#### WHAT IS BEING ASKED
Leave the images aside and copy out the whole listing, exact to the word.
[[ INPUT RECORDS, beginning ]]
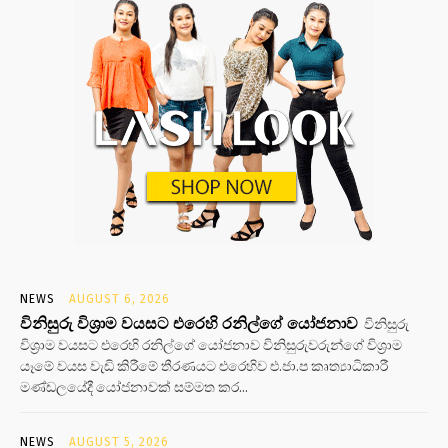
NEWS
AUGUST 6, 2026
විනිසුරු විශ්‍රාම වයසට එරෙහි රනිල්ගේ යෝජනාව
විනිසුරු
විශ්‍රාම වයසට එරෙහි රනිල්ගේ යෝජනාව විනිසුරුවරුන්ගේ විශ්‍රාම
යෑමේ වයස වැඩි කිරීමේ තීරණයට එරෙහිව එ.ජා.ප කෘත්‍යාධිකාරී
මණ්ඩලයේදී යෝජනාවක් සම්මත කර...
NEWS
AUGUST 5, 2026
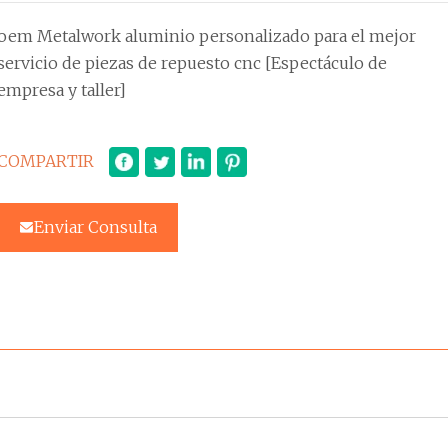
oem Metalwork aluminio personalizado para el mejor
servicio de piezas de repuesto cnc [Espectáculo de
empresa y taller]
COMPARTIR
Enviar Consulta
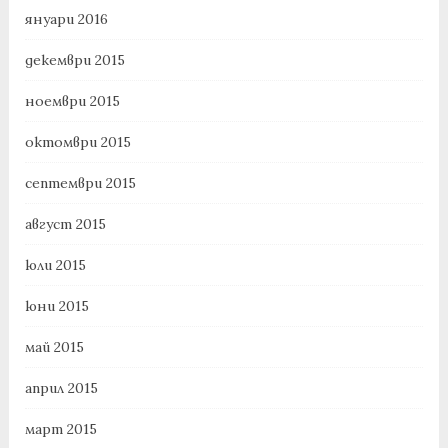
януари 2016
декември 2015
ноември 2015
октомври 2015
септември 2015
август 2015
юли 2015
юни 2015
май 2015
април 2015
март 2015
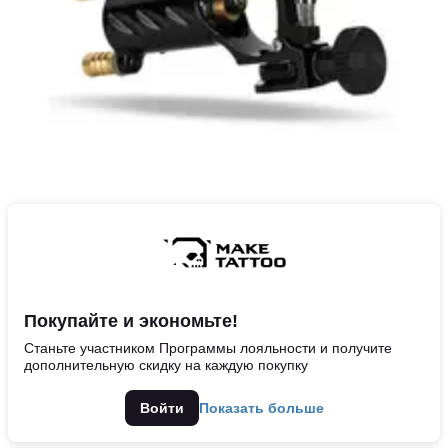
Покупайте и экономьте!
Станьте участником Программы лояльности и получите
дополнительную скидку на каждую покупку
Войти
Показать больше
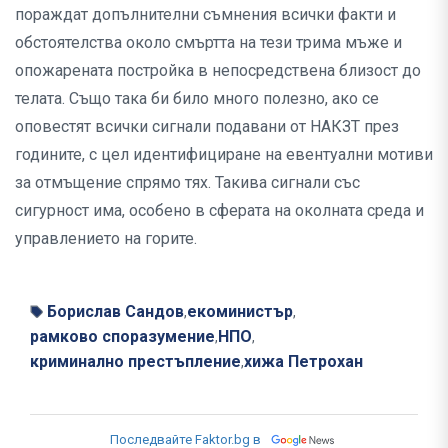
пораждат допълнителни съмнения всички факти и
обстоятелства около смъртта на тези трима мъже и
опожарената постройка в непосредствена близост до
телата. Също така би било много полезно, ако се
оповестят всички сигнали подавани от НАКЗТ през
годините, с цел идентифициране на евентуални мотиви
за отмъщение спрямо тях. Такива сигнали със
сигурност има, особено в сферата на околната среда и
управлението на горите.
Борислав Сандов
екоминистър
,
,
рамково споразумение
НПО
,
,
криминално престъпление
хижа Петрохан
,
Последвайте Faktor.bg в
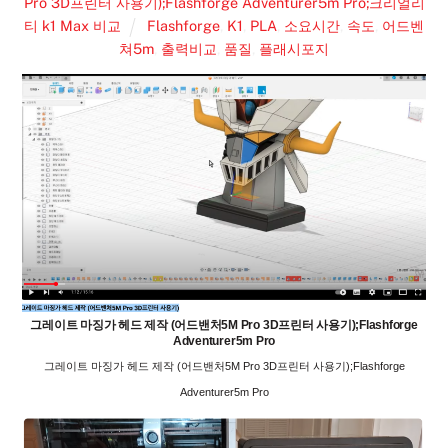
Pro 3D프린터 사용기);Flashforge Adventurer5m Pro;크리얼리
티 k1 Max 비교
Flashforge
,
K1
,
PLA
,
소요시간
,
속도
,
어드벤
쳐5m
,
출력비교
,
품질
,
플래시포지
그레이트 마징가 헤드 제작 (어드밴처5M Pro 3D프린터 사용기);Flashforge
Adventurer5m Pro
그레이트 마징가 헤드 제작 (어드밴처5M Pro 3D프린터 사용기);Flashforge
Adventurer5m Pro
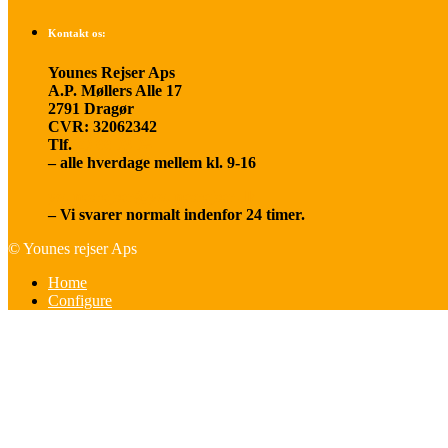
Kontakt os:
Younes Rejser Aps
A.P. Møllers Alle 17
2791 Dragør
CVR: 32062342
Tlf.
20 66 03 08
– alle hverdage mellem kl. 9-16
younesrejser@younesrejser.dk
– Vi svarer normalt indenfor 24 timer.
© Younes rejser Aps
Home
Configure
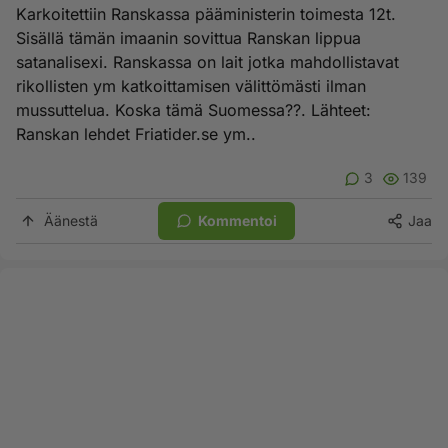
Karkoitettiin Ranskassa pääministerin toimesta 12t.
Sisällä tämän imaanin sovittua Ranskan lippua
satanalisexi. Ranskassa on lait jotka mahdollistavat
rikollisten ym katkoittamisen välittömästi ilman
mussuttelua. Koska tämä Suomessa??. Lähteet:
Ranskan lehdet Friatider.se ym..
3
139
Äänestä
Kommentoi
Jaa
[[ INPUT RECORDS, end ]]
#### COMPLETED EXERCISE
NEWS
AUGUST 6, 2026
විනිසුරු විශ්‍රාම වයසට එරෙහි රනිල්ගේ යෝජනාව
විනිසුරු
විශ්‍රාම වයසට එරෙහි රනිල්ගේ යෝජනාව විනිසුරුවරුන්ගේ විශ්‍රාම
යෑමේ වයස වැඩි කිරීමේ තීරණයට එරෙහිව එ.ජා.ප කෘත්‍යාධිකාරී
මණ්ඩලයේදී යෝජනාවක් සම්මත කර...
NEWS
AUGUST 5, 2026
oem Metalwork aluminio personalizado para el mejor
servicio de piezas de repuesto cnc [Espectáculo de
empresa y taller]
COMPARTIR
Enviar Consulta
януари 2016
декември 2015
ноември 2015
октомври 2015
септември 2015
август 2015
юли 2015
юни 2015
май 2015
април 2015
март 2015
Покупайте и экономьте!
Станьте участником Программы лояльности и получите
дополнительную скидку на каждую покупку
Войти
Показать больше
пораждат допълнителни съмнения всички факти и
обстоятелства около смъртта на тези трима мъже и
опожарената постройка в непосредствена близост до
телата. Също така би било много полезно, ако се
оповестят всички сигнали подавани от НАКЗТ през
годините, с цел идентифициране на евентуални мотиви
за отмъщение спрямо тях. Такива сигнали със
сигурност има, особено в сферата на околната среда и
управлението на горите.
Борислав Сандов
екоминистър
,
,
рамково споразумение
НПО
,
,
криминално престъпление
хижа Петрохан
,
Последвайте Faktor.bg в
Pro 3D프린터 사용기);Flashforge Adventurer5m Pro;크리얼리
티 k1 Max 비교
Flashforge
,
K1
,
PLA
,
소요시간
,
속도
,
어드벤
쳐5m
,
출력비교
,
품질
,
플래시포지
그레이트 마징가 헤드 제작 (어드밴처5M Pro 3D프린터 사용기);Flashforge
Adventurer5m Pro
그레이트 마징가 헤드 제작 (어드밴처5M Pro 3D프린터 사용기);Flashforge
Adventurer5m Pro
Kontakt os:
Younes Rejser Aps
A.P. Møllers Alle 17
2791 Dragør
CVR: 32062342
Tlf.
20 66 03 08
– alle hverdage mellem kl. 9-16
younesrejser@younesrejser.dk
– Vi svarer normalt indenfor 24 timer.
© Younes rejser Aps
Home
Configure
Karkoitettiin Ranskassa pääministerin toimesta 12t.
Sisällä tämän imaanin sovittua Ranskan lippua
satanalisexi. Ranskassa on lait jotka mahdollistavat
rikollisten ym katkoittamisen välittömästi ilman
mussuttelua. Koska tämä Suomessa??. Lähteet:
Ranskan lehdet Friatider.se ym..
3
139
Äänestä
Kommentoi
Jaa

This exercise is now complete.